Het netwerk van waterstofbruggen van water geeft het een sterke samenhang en oppervlaktespanning. Dit is duidelijk als er water op vetvrij papier valt. De waterdruppels zullen parels vormen omdat de was niet oplosbaar is. Deze aantrekkingskracht gecreëerd door waterstofbinding houdt water in een vloeibare fase over een breed temperatuurbereik. De energie die nodig is om de waterstofbruggen te verbreken, zorgt ervoor dat water een hoge verdampingswarmte heeft, zodat het een grote hoeveelheid energie kost om vloeibaar water om te zetten in zijn gasvormige fase, waterdamp. Hierdoor is zweetverdamping - die door veel zoogdieren als koelsysteem wordt gebruikt - effectief omdat een er moet een grote hoeveelheid warmte vrijkomen uit het lichaam van een dier om de waterstofbruggen tussen water te verbreken moleculen.

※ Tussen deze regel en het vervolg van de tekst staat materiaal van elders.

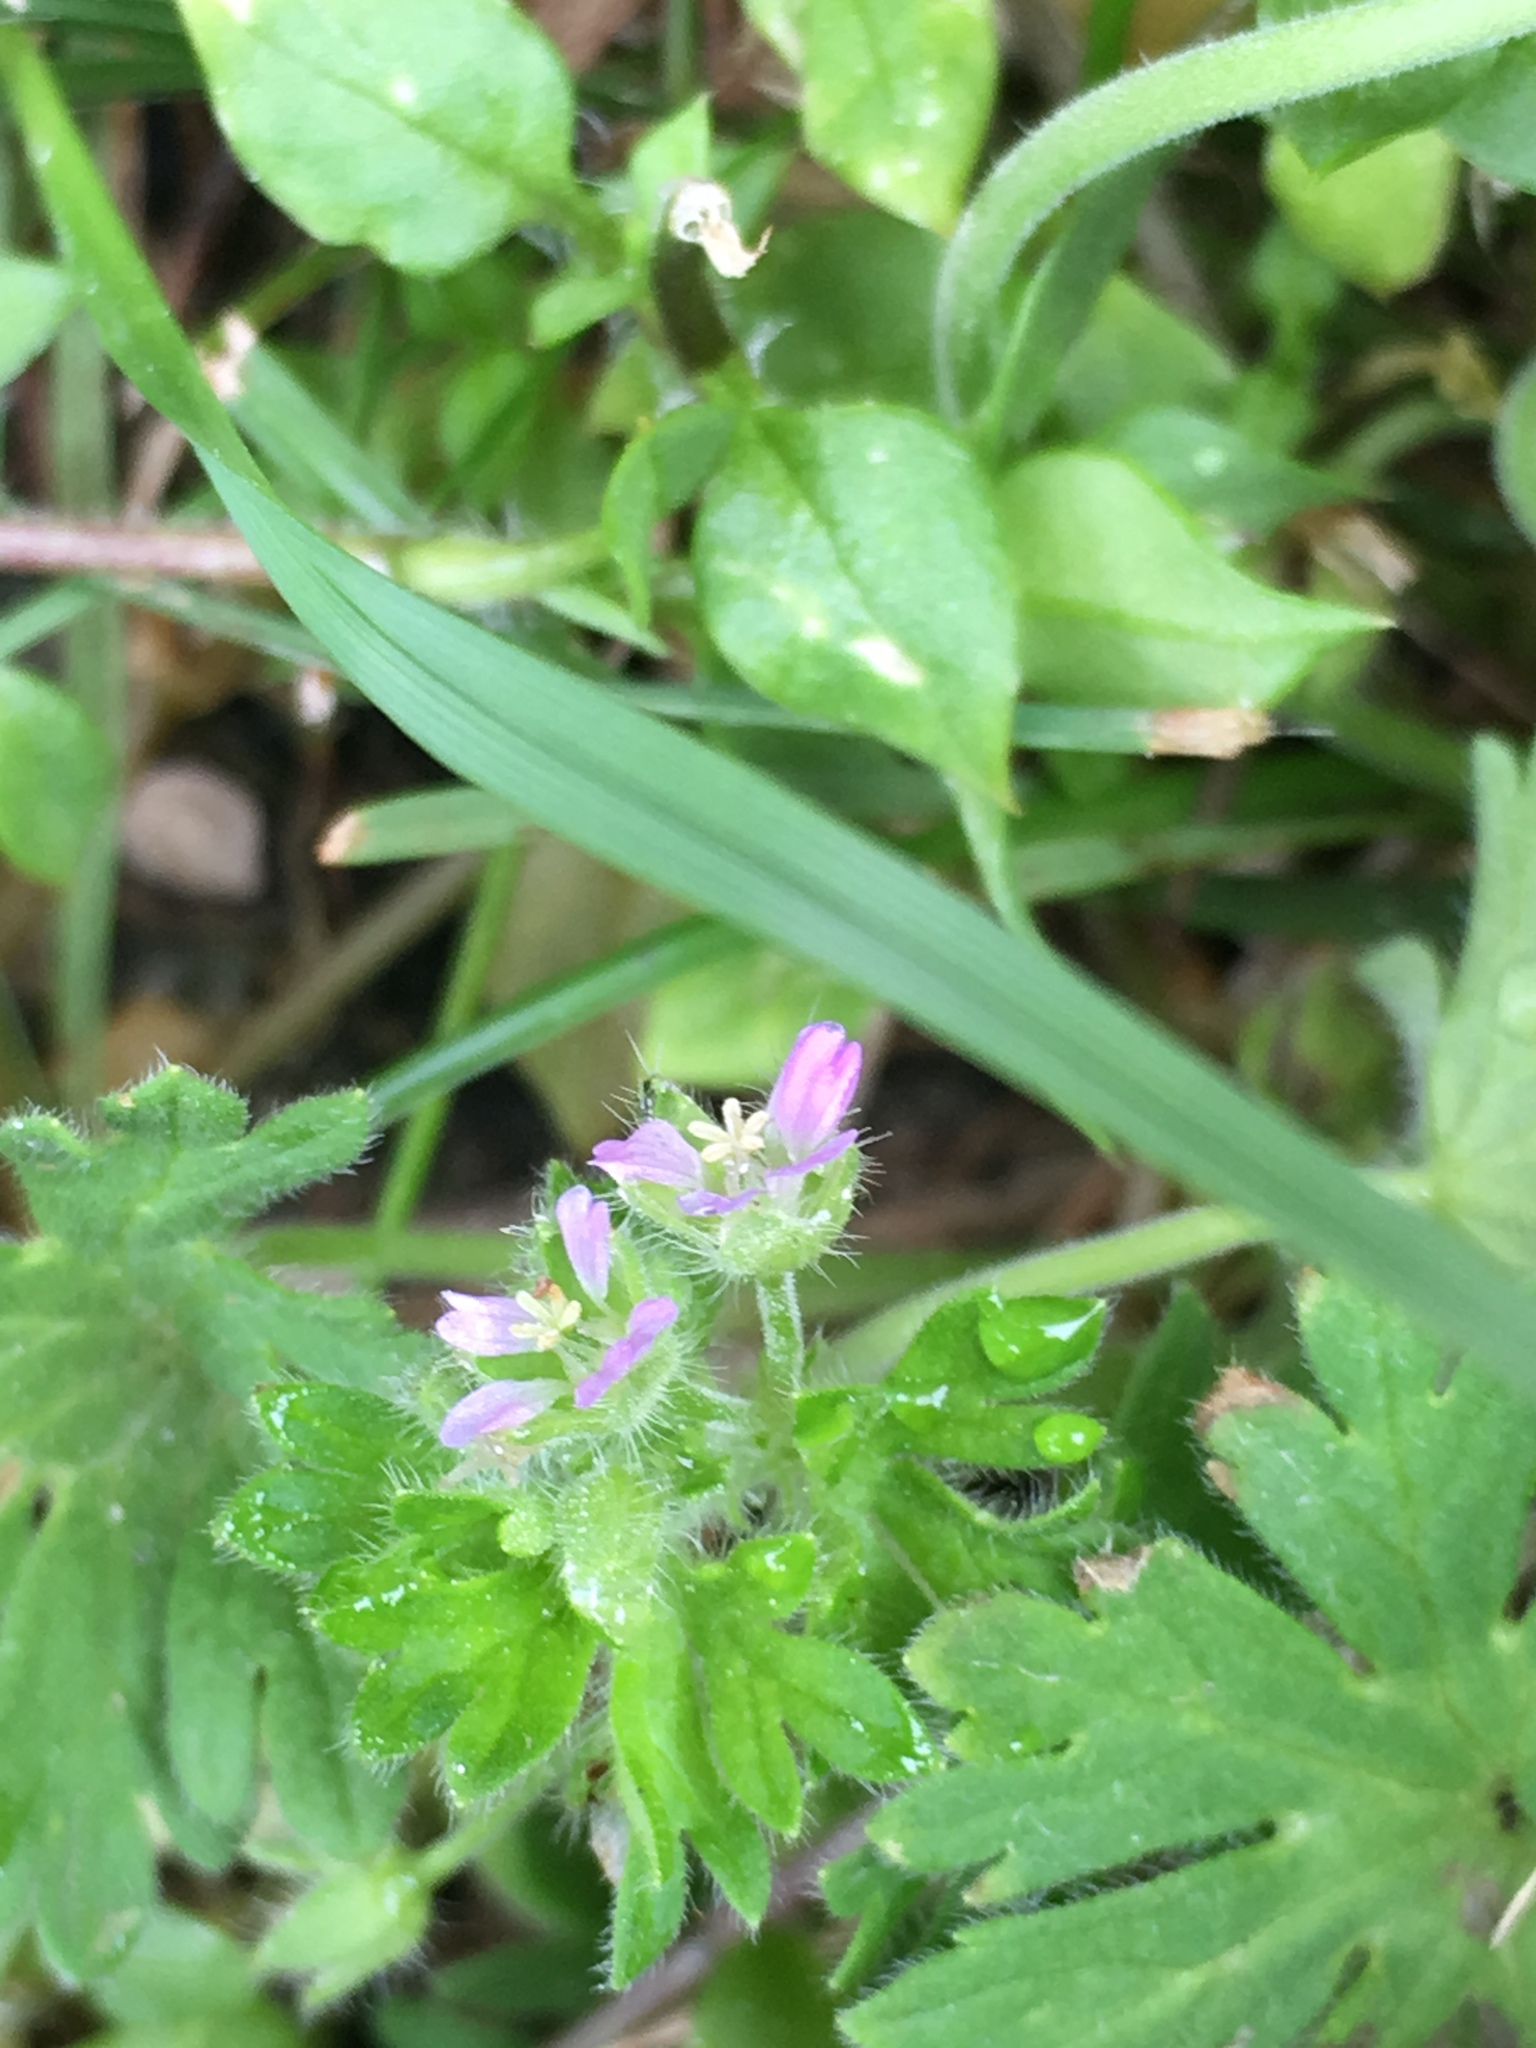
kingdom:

Water is een veelzijdig molecuul. Het kan waterstofbruggen aan zichzelf en ook aan andere moleculen waaraan OH- of NH2-radicalen zijn gehecht. Dit is belangrijk bij veel biochemische reacties. Zijn eigenschappen hebben de omstandigheden gunstig gemaakt voor het leven op deze planeet. Er is veel warmte nodig om de watertemperatuur één graad te laten stijgen. Hierdoor kunnen de oceanen enorme hoeveelheden warmte opslaan en wordt het klimaat op aarde gematigd. Water zet uit als het bevriest, wat verwering en erosie op geologische structuren heeft vergemakkelijkt. Het feit dat ijs minder dicht is dan vloeibaar water, zorgt ervoor dat het ijs op vijvers kan drijven. Het hoogste waterniveau kan bevriezen en veel levensvormen beschermen, die de winter dieper in het water kunnen overleven.